EXERCISE OBJECTIVE: Images excluded, repeat each entry below exactly.

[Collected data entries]

▬▬▬

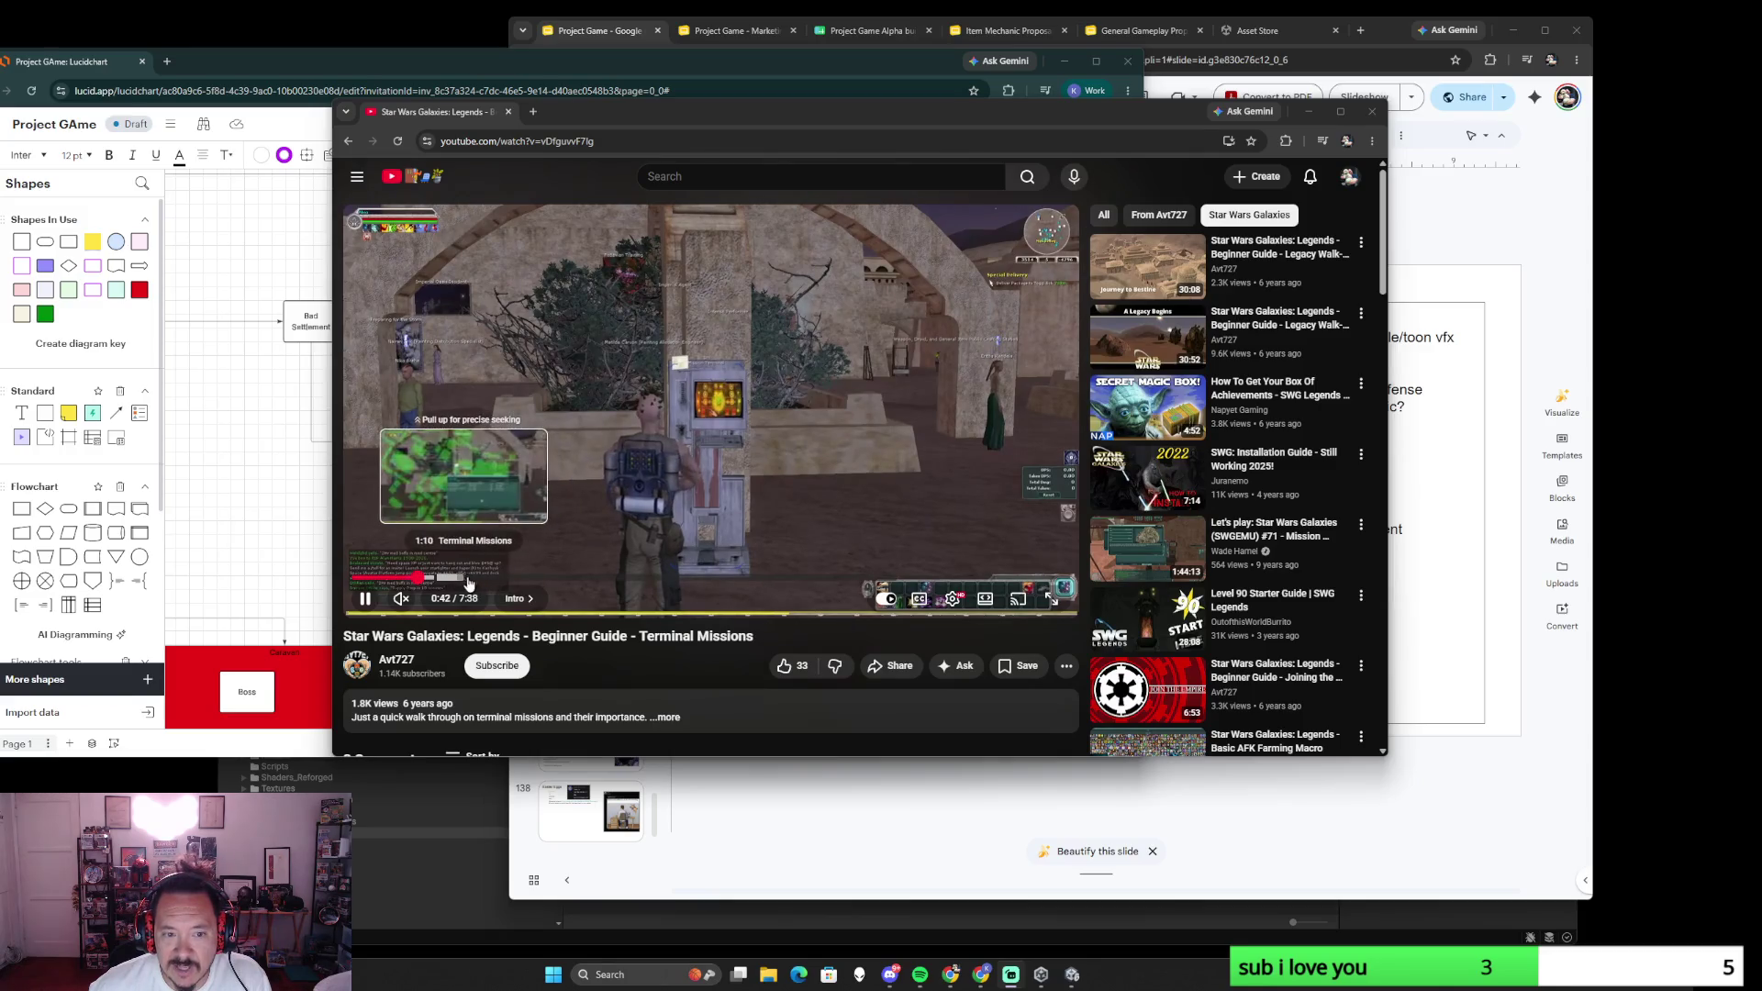
- Skim ahead through the Terminal Missions chapter to the end, then close the video window
left_click(484, 579)
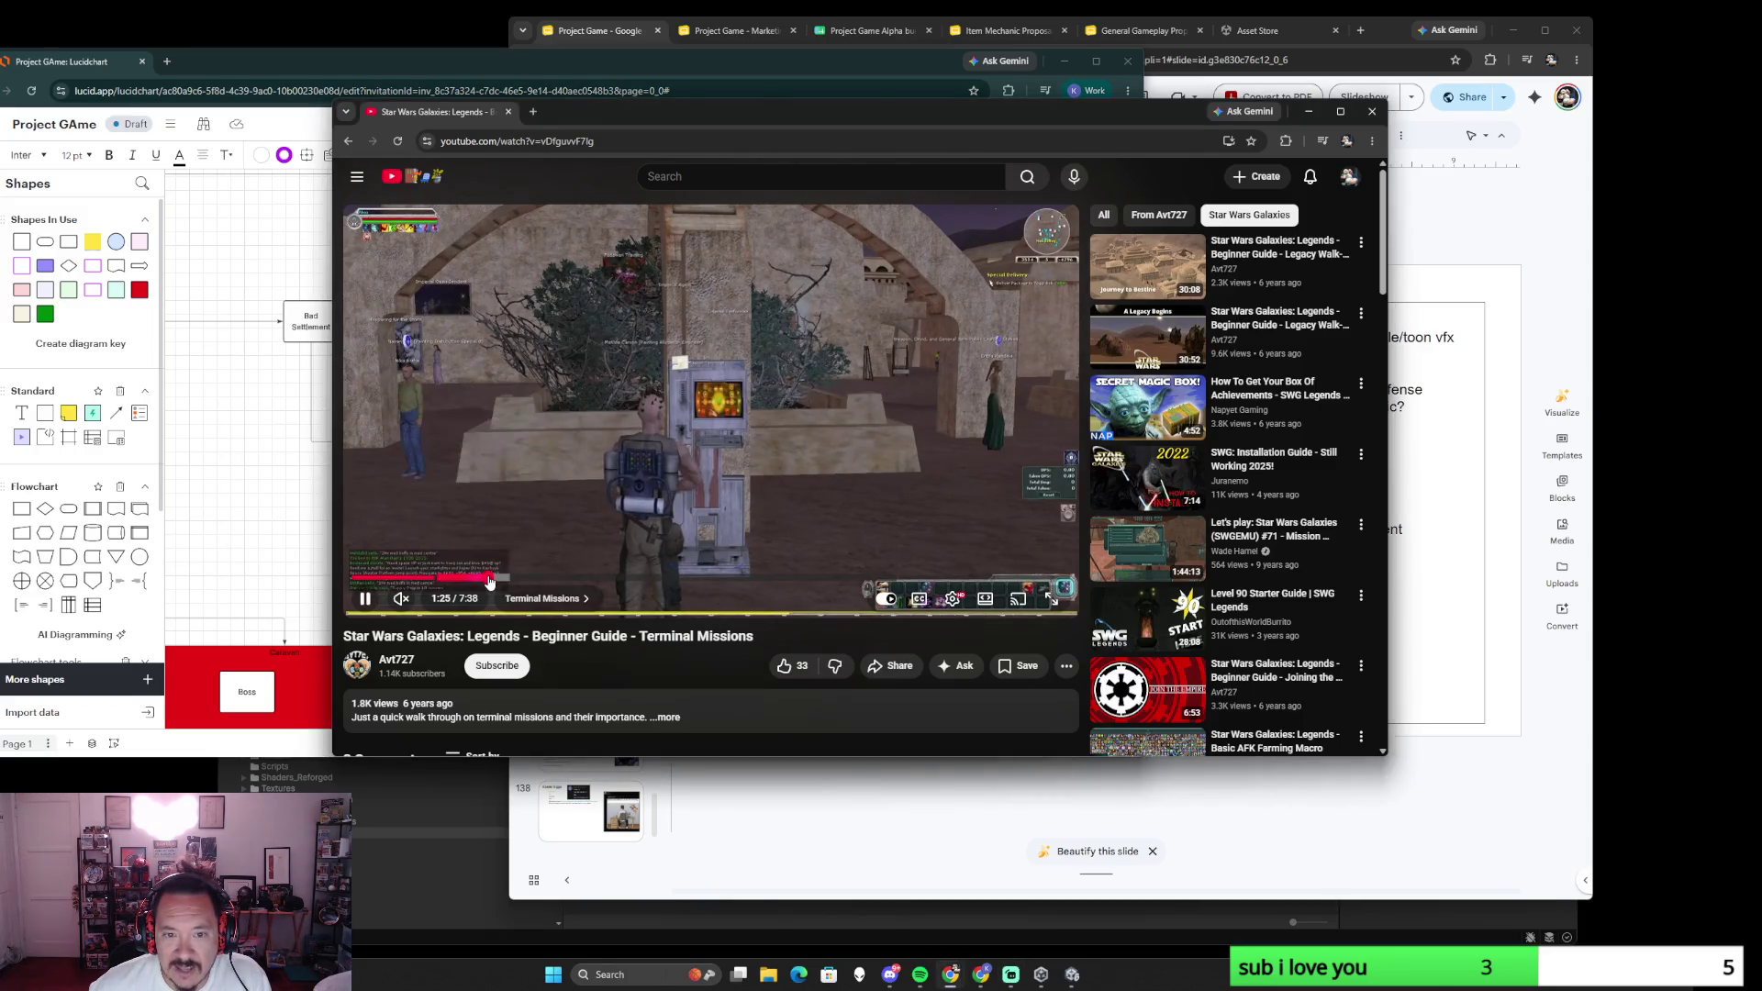
left_click(587, 580)
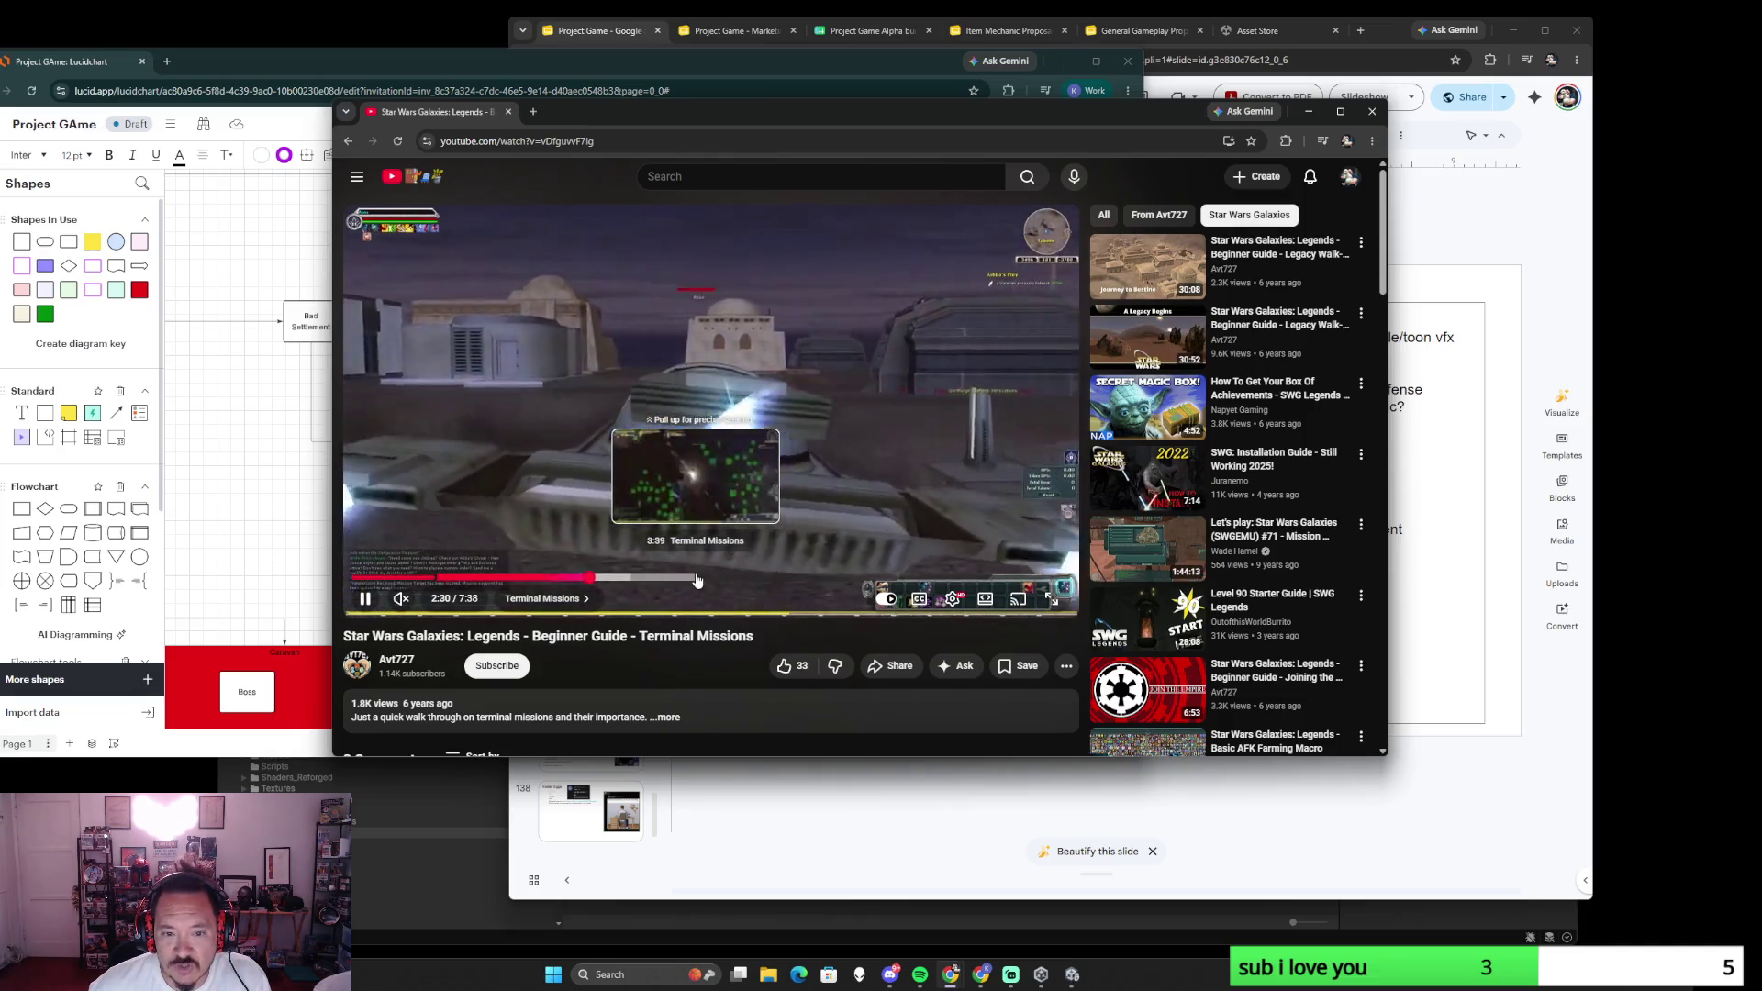
left_click(697, 579)
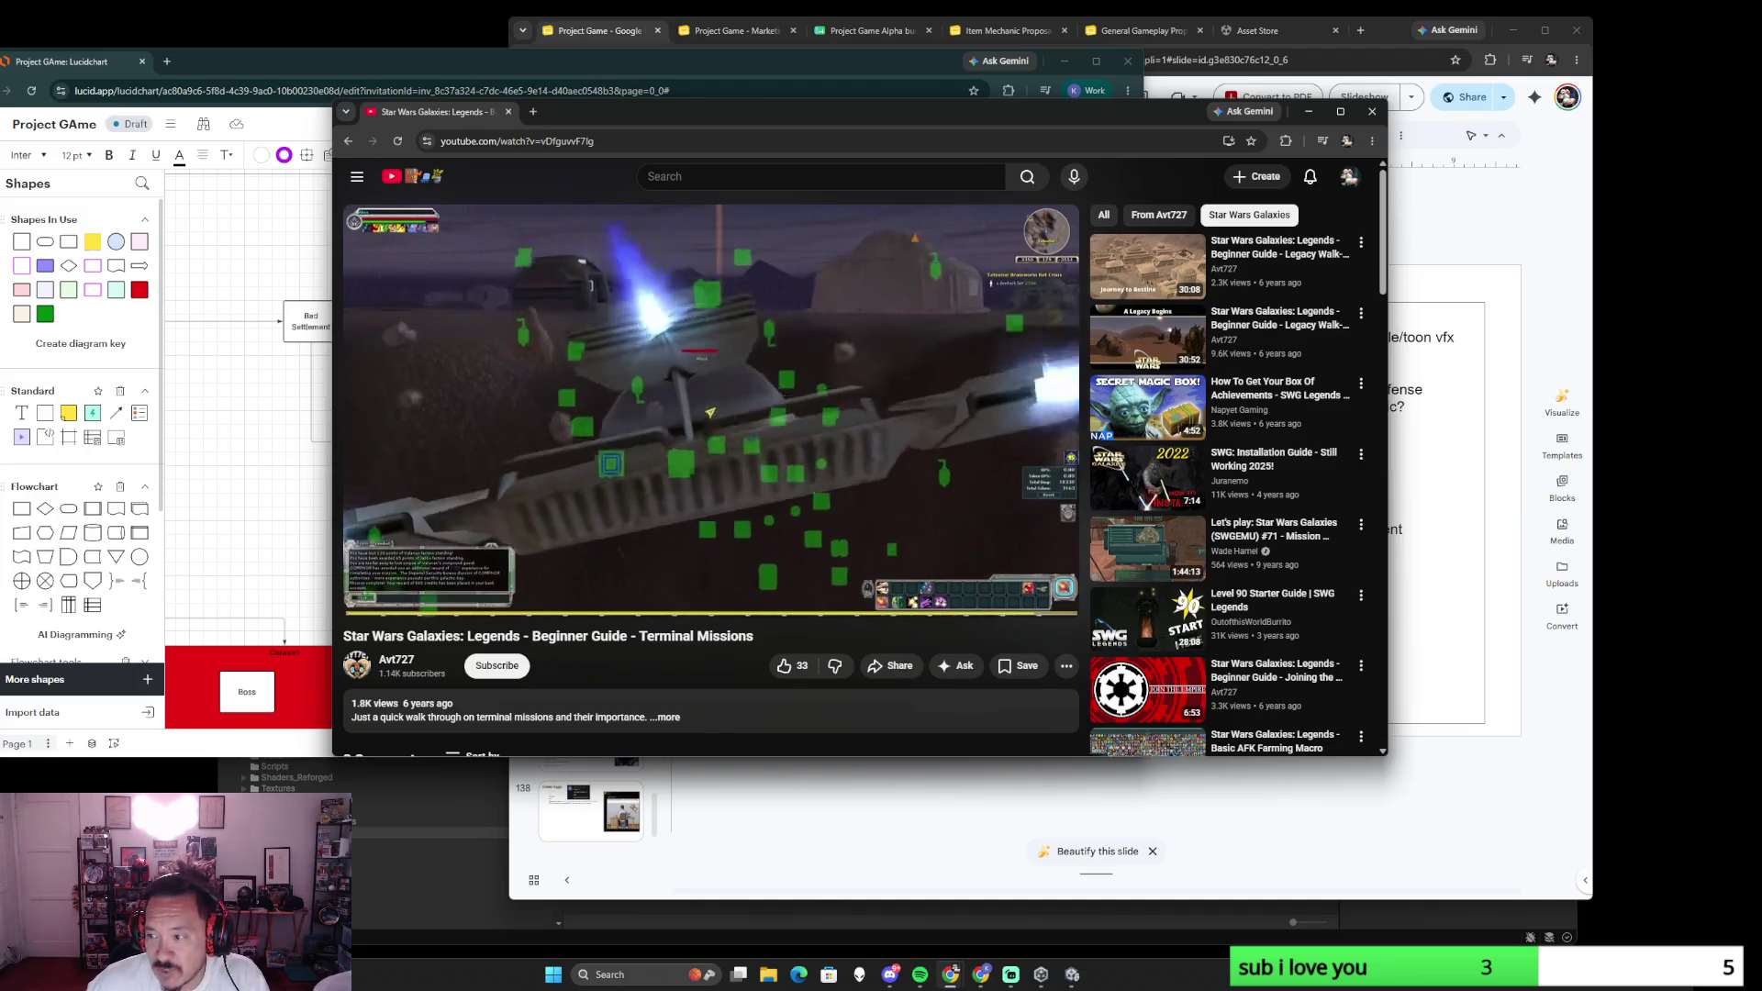
left_click(1368, 112)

▬▬▬

FINISHED EXERCISE:
- Skim ahead through the Terminal Missions chapter to the end, then close the video window
left_click(484, 579)
left_click(587, 580)
left_click(697, 579)
left_click(1368, 112)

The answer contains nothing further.